From the entries below, gather every line that contains the string "стилю" and list those lines.

(Data excerpts)

Content starts

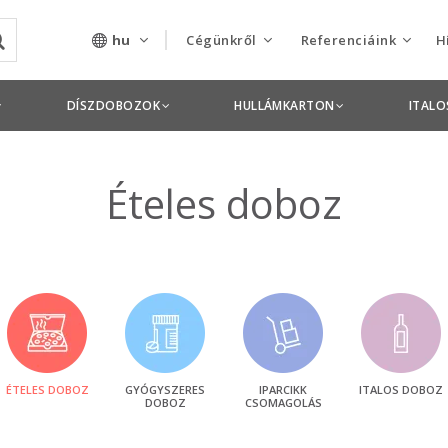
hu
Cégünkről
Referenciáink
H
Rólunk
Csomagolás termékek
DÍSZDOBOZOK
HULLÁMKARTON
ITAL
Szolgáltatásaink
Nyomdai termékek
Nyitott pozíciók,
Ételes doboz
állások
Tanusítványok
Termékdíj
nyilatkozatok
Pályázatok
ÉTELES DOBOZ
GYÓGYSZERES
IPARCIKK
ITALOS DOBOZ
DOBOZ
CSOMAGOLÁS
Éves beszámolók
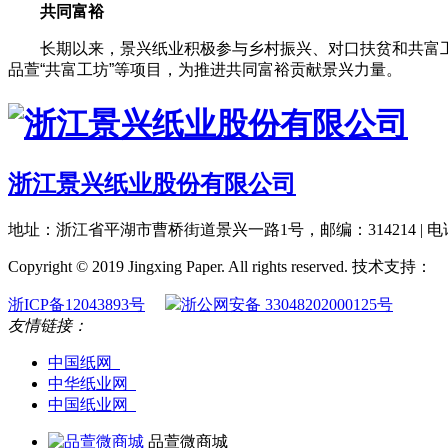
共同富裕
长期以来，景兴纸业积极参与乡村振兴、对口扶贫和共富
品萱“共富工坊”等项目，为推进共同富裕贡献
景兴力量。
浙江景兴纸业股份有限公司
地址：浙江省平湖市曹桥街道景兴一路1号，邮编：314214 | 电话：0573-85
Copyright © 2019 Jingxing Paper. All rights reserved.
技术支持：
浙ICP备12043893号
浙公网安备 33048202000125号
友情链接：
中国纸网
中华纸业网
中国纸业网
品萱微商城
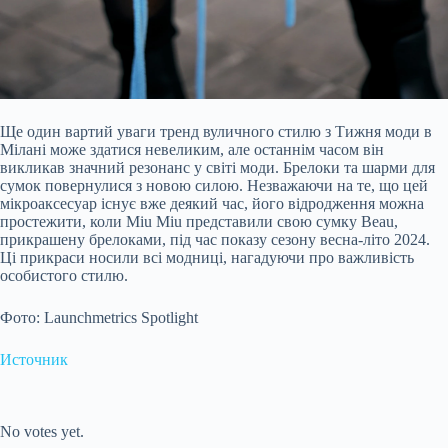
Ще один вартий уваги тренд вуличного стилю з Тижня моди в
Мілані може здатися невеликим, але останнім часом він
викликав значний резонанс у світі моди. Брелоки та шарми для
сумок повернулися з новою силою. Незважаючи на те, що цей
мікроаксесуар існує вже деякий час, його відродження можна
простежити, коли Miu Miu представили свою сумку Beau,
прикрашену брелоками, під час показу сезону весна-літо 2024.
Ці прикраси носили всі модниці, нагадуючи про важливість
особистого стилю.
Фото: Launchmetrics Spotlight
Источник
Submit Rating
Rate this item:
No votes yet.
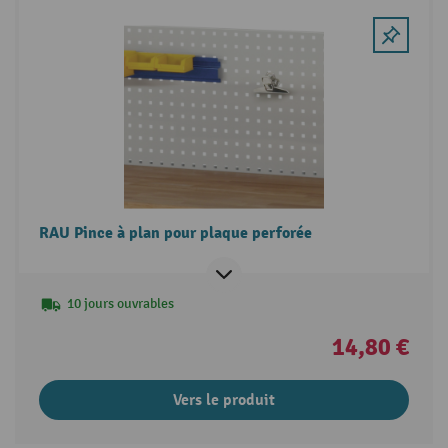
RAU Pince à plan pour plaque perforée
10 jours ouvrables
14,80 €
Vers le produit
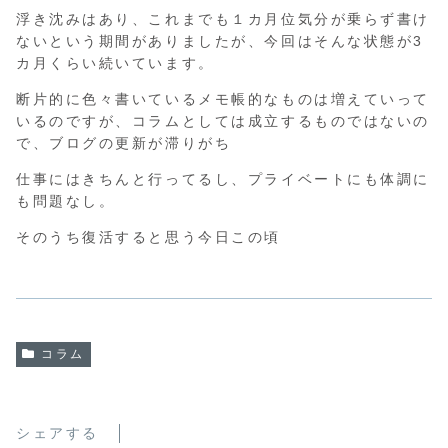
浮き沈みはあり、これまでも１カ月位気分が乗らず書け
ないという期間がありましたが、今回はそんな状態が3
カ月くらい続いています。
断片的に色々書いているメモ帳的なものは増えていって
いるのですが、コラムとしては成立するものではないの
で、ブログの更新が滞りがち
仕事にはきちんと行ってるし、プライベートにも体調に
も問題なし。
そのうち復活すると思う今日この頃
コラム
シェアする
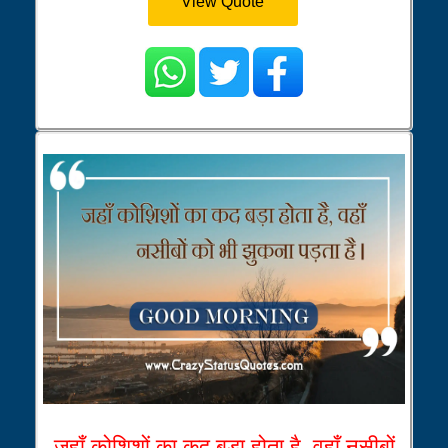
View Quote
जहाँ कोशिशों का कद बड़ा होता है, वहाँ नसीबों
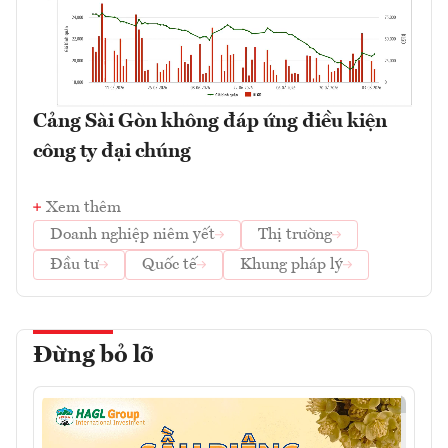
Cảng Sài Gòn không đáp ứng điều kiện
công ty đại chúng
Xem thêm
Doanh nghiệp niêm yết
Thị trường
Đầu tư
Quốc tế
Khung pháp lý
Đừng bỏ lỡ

Content ends
Content starts

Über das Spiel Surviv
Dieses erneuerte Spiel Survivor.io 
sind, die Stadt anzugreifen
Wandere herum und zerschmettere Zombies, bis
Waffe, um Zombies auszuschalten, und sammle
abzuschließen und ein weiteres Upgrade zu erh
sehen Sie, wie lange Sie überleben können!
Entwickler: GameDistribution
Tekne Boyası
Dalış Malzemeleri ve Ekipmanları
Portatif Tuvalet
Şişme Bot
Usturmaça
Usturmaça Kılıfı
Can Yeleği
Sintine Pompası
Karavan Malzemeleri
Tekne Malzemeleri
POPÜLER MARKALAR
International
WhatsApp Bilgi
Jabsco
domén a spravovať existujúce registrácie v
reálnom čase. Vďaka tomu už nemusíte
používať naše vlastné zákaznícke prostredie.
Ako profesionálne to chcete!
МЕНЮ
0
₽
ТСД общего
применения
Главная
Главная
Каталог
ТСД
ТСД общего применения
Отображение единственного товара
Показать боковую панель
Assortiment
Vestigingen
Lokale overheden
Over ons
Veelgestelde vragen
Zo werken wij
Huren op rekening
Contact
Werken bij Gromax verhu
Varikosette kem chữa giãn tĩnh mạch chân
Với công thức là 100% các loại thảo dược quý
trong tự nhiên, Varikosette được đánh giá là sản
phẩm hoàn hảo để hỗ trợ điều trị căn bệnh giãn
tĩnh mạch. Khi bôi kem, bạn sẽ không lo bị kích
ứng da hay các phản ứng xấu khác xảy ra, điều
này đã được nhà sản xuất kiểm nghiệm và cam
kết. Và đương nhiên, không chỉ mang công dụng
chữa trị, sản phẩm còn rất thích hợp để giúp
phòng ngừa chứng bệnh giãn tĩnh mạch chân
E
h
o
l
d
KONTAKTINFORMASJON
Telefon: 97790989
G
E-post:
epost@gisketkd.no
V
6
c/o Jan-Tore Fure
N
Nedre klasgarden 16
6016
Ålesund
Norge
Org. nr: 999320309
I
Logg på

Content ends
Content starts

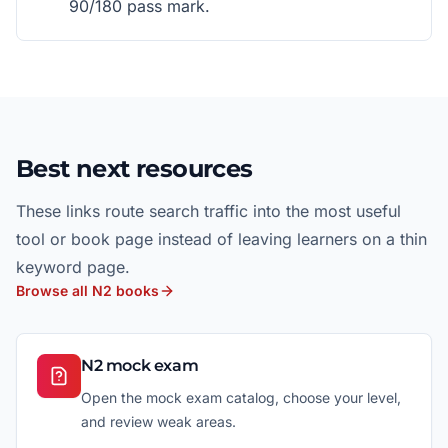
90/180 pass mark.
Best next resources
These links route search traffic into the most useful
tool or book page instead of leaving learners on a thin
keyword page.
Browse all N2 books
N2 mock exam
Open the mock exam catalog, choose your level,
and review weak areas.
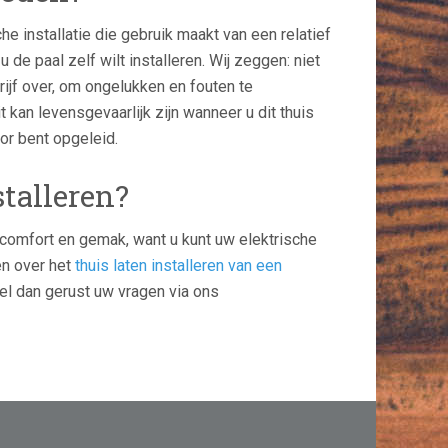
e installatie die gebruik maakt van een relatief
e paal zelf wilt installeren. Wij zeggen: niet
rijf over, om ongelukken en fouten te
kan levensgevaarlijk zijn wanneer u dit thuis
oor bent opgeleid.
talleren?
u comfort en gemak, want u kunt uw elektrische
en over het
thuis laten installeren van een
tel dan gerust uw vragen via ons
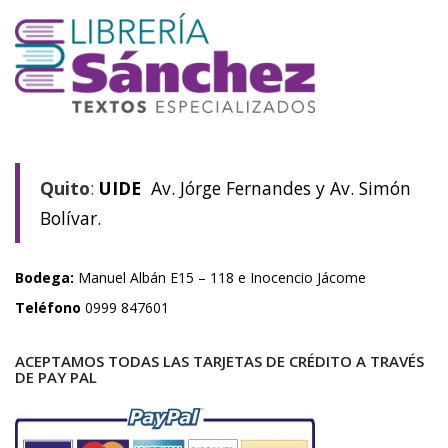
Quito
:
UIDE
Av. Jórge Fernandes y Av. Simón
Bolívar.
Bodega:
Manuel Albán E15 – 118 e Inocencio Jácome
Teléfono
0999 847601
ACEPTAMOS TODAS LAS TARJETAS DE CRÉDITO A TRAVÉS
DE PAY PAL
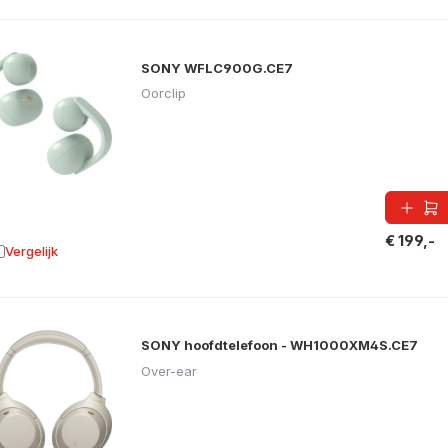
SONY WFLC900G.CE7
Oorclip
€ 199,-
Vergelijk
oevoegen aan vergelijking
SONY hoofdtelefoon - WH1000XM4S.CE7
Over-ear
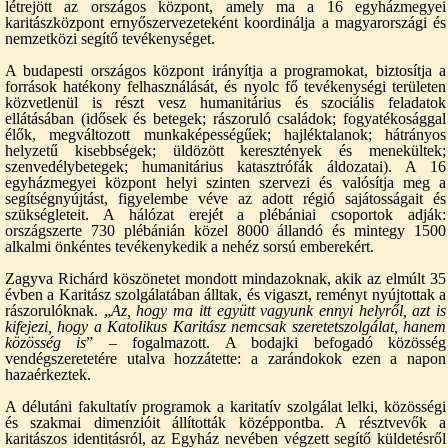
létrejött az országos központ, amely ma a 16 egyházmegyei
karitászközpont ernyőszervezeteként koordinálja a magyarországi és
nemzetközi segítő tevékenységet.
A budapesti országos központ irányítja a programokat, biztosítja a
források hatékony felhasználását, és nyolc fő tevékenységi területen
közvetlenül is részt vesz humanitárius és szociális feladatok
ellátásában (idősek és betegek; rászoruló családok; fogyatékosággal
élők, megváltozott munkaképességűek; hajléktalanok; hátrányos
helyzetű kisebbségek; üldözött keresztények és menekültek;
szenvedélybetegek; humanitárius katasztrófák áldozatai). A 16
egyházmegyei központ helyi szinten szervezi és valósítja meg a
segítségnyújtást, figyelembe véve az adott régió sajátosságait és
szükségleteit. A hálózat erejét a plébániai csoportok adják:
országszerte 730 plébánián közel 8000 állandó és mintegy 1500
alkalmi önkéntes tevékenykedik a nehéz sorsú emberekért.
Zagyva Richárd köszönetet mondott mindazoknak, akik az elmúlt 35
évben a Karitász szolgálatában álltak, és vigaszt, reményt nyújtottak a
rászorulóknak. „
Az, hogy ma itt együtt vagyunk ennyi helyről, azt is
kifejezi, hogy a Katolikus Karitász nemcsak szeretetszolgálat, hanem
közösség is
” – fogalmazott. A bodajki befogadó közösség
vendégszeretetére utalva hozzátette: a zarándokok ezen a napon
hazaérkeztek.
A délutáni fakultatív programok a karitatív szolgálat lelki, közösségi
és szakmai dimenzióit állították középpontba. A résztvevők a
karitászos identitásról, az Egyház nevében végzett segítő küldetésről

Content ends

→ Your response
Ще один вартий уваги тренд вуличного стилю з Тижня моди в
особистого стилю.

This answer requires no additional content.